■ **TASK INSTRUCTIONS**:
Please rewrite all the entries below, changing every "Source code" to "Markup source" and keeping everything else the same. Leave the pictures out of your answer.

——————

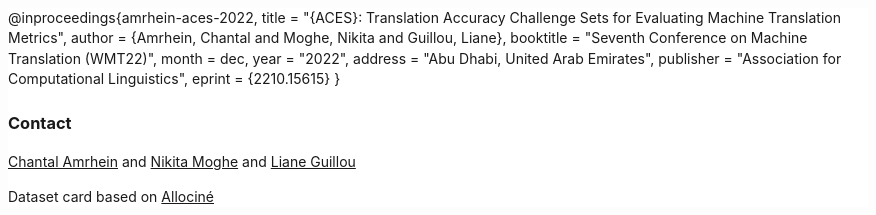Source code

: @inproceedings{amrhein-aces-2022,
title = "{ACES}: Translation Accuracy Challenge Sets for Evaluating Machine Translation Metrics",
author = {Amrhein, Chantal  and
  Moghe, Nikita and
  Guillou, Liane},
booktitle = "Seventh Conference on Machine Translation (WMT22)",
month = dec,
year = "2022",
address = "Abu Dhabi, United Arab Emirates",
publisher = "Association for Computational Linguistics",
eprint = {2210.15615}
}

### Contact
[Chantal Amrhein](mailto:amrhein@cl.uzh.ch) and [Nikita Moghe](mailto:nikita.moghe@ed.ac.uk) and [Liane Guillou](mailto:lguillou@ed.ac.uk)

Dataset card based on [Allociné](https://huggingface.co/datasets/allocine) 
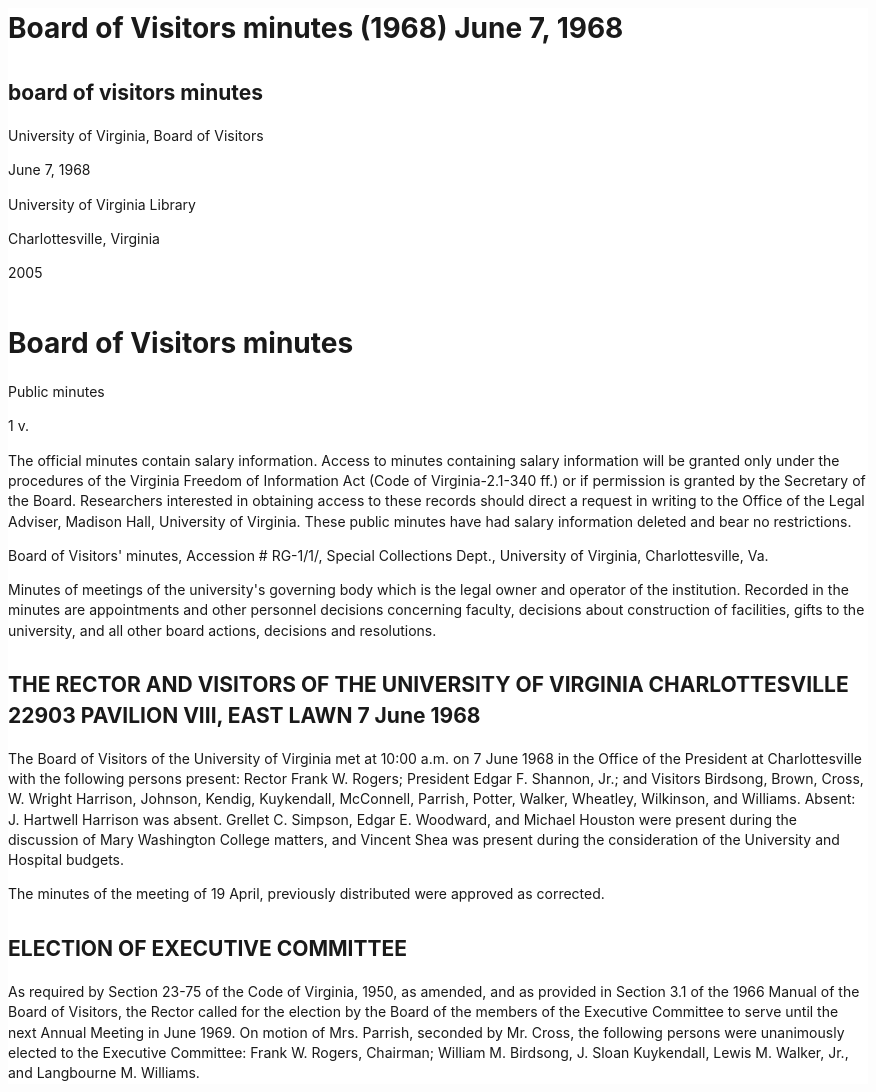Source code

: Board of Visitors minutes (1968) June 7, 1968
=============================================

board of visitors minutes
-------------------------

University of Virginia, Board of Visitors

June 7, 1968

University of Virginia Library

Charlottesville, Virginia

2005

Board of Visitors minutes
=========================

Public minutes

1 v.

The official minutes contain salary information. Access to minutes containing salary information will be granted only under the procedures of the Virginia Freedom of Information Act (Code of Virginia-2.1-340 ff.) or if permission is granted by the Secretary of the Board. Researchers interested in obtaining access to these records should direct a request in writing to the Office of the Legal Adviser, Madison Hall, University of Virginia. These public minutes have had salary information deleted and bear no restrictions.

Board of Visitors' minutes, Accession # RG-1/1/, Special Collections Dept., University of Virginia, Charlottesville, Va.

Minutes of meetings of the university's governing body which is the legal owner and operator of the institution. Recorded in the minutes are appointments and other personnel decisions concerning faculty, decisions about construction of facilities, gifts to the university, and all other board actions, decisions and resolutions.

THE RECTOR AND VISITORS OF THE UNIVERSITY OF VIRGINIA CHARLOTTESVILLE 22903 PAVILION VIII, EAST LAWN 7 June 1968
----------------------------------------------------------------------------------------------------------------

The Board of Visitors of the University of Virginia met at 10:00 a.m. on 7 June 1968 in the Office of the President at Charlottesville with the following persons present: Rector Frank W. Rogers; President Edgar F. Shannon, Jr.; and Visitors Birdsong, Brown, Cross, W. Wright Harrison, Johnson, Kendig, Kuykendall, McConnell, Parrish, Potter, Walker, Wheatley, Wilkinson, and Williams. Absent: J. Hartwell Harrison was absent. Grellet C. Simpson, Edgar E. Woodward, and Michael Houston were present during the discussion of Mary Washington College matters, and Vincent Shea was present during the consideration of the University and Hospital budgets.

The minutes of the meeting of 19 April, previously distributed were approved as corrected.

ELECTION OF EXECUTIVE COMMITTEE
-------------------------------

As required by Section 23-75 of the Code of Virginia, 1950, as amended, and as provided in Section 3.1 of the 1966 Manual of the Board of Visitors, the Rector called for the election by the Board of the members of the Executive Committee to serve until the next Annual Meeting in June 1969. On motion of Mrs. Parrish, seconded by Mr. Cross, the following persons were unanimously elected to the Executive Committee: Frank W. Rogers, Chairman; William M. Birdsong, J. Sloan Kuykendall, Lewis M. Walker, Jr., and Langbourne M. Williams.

——————

■ **COMPLETED TASK**:
Markup source

: @inproceedings{amrhein-aces-2022,
title = "{ACES}: Translation Accuracy Challenge Sets for Evaluating Machine Translation Metrics",
author = {Amrhein, Chantal  and
  Moghe, Nikita and
  Guillou, Liane},
booktitle = "Seventh Conference on Machine Translation (WMT22)",
month = dec,
year = "2022",
address = "Abu Dhabi, United Arab Emirates",
publisher = "Association for Computational Linguistics",
eprint = {2210.15615}
}

### Contact
[Chantal Amrhein](mailto:amrhein@cl.uzh.ch) and [Nikita Moghe](mailto:nikita.moghe@ed.ac.uk) and [Liane Guillou](mailto:lguillou@ed.ac.uk)

Dataset card based on [Allociné](https://huggingface.co/datasets/allocine) 
Markup source

: Board of Visitors minutes (1968) June 7, 1968
=============================================

board of visitors minutes
-------------------------

University of Virginia, Board of Visitors

June 7, 1968

University of Virginia Library

Charlottesville, Virginia

2005

Board of Visitors minutes
=========================

Public minutes

1 v.

The official minutes contain salary information. Access to minutes containing salary information will be granted only under the procedures of the Virginia Freedom of Information Act (Code of Virginia-2.1-340 ff.) or if permission is granted by the Secretary of the Board. Researchers interested in obtaining access to these records should direct a request in writing to the Office of the Legal Adviser, Madison Hall, University of Virginia. These public minutes have had salary information deleted and bear no restrictions.

Board of Visitors' minutes, Accession # RG-1/1/, Special Collections Dept., University of Virginia, Charlottesville, Va.

Minutes of meetings of the university's governing body which is the legal owner and operator of the institution. Recorded in the minutes are appointments and other personnel decisions concerning faculty, decisions about construction of facilities, gifts to the university, and all other board actions, decisions and resolutions.

THE RECTOR AND VISITORS OF THE UNIVERSITY OF VIRGINIA CHARLOTTESVILLE 22903 PAVILION VIII, EAST LAWN 7 June 1968
----------------------------------------------------------------------------------------------------------------

The Board of Visitors of the University of Virginia met at 10:00 a.m. on 7 June 1968 in the Office of the President at Charlottesville with the following persons present: Rector Frank W. Rogers; President Edgar F. Shannon, Jr.; and Visitors Birdsong, Brown, Cross, W. Wright Harrison, Johnson, Kendig, Kuykendall, McConnell, Parrish, Potter, Walker, Wheatley, Wilkinson, and Williams. Absent: J. Hartwell Harrison was absent. Grellet C. Simpson, Edgar E. Woodward, and Michael Houston were present during the discussion of Mary Washington College matters, and Vincent Shea was present during the consideration of the University and Hospital budgets.

The minutes of the meeting of 19 April, previously distributed were approved as corrected.

ELECTION OF EXECUTIVE COMMITTEE
-------------------------------

As required by Section 23-75 of the Code of Virginia, 1950, as amended, and as provided in Section 3.1 of the 1966 Manual of the Board of Visitors, the Rector called for the election by the Board of the members of the Executive Committee to serve until the next Annual Meeting in June 1969. On motion of Mrs. Parrish, seconded by Mr. Cross, the following persons were unanimously elected to the Executive Committee: Frank W. Rogers, Chairman; William M. Birdsong, J. Sloan Kuykendall, Lewis M. Walker, Jr., and Langbourne M. Williams.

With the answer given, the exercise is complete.